There was a book I used to read to my son when he was a toddler that told a story about going on a bear hunt. It was a small sturdy book he could easily wrap his chubby dimpled fingers around, with lovely illustrations and a repetitive sing song narrative. At the time, I thought it was just a sweet, short children’s book with a powerful message that when you are on a bear hunt, no matter what obstacle you encounter and no matter how much easier it would be to go around it, under it or even over it, you must go through it. I honestly cannot remember how it ends, which is perfect because now that my son is 20, and still facing many challenges, I find myself saying, sorry my boy, but there is no way around this because you are on a bear hunt.
He was diagnosed before the age of 2 years old amidst a sea of acronyms, ASDPDDNOS. Like many whose child has been given a diagnosis, I have been swimming in a sea of alphabet soup ever since. Everything is an acronym!
Any parent given that diagnosis learns quickly to pick their battles because there are so very many challenges, questions and fears and more questions. Most children with autism have a terrible time managing discomfort, frustration, transitions, changes in routine and any ambiguity. It is all very intense and just when you think you have something figured out, it changes, and you do not know anything all over again.
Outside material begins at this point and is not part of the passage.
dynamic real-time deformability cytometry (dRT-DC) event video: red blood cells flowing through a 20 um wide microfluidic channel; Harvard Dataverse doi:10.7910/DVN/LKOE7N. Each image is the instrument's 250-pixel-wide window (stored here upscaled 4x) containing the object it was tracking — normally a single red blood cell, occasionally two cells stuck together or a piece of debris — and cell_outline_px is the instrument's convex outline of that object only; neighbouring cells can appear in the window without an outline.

He struggled to eat. He struggled to sleep. He struggled to talk, to organize his thoughts. He was on sensory overload and would meltdown for no apparent reason or run circles around the house pushing the furniture seeking sensory data because very little was getting through and his brain and body were desperate for information that he was not able to process.
You watch them struggle and your instinct is to soothe and to make it all better. To stop the crying and the screaming and the head banging and hair pulling. You make jokes that he could open a moving company since the furniture was never in the same place, but at night, in the dark, you wonder, “What will happen to my son?”
When they are babies, toddlers and even in elementary school, it is especially hard to resist the instinct to surround them in a bubble and keep them there, close where you can be certain they are safe. But how do you protect them from the cruelties and messiness of life and prepare them for the inevitable? You will not always be there.
Every child is unique and no one strategy will work for any two children. Here is what I learned about that line between protection and preparation.
Be brave and stay the course.
Take baby steps.
Embrace mistakes and transform them into learning experiences.
Teach them to fall and recover and applaud those moments.
When you see them ordering the world, lining up letters, crayons put in rainbow order, or a tower of blocks standing tall, look for opportunities to make a game out of making a mess or mixing things up.
Say silly and outrageous things to get their attention and teach them to recognize that sometimes things just do not make sense. Silly is ok.
I learned from that children’s book that life is a bear hunt. That message has served us well. There are some things you just cannot get around. If you want to simultaneously protect your child and prepare your child to live in the world, that is just the hard truth.
I am not suggesting that you deliberately escalate your child, but do not fix everything for them. In retrospect, it seems that it would have been so much easier if I could have kept his letters, his rainbow colors, his world, orderly and predictable, but I decided early on that was unsustainable and he deserved more. Honestly, I still question whether I push too hard and cause more problems than I solve?
I am so grateful for the story of the bear hunt. It is not about hunting, which I abhor, it is about how we teach our children to approach the journey. Walking the line between protection and preparation is not easy.
Today, my son understands why when he wants to turn away from a challenge or something he perceives as too much for him, I remind him he is on a bear hunt. I wait the three extra processing beats he takes and hear him exhale with a heavy sigh, “I know”. At that moment it is clear he is annoyed, but he is willing to go through it.